### 指令:
请判断下面三条陈述是否与页面摘录相符，每条回答“是”或“否”，并准确引用页面摘录中起决定作用的原文：1. 代码用 typedef 把 long long 定义为 ll。2. 宏 fop 的循环变量从 r 递减到 l。3. 宏 mem 调用 memset 把内容置为 0。
:: 页面摘录 ::
普及 优秀的拆分 (橙)
没手也行
点击查看代码
#include <bits/stdc++.h>
#define ff fflush(stdout)
#define thank puts("I *** thank you ccf"), ff
#define bug(...) fprintf(stderr, __VA_ARGS__)
#define fop(x, l, r) for (register int x = l; x <= r; ++x)
#define fio(x, r, l) for (register int x = r; x >= l; --x)
#define edg(x, u) for (int x = head[u]; x; x = nxt[x])
using namespace std;
typedef long long ll;
typedef unsigned long long ull;
#define int ll
#define mem(x) memset(x, 0, sizeof x)
:::
:: 数据 ::
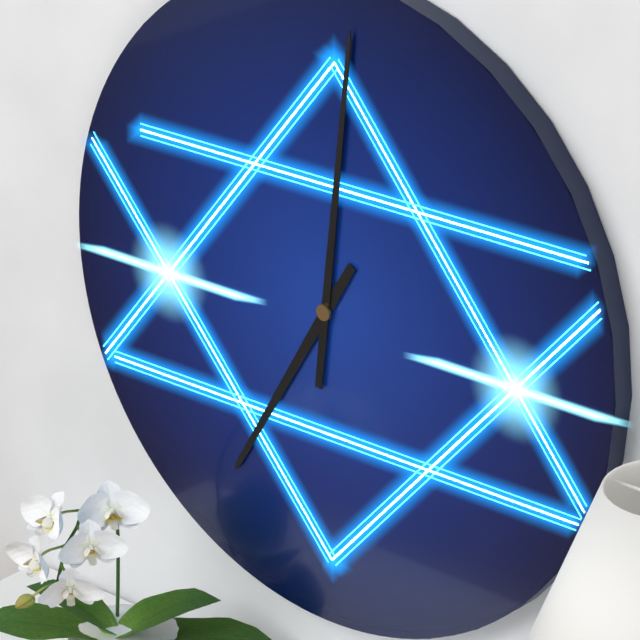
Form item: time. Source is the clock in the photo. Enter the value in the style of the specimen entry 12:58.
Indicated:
7:01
:::
### 任务输出:
1. 是。“typedef long long ll;”
2. 否。“#define fop(x, l, r) for (register int x = l; x <= r; ++x)”
3. 是。“#define mem(x) memset(x, 0, sizeof x)”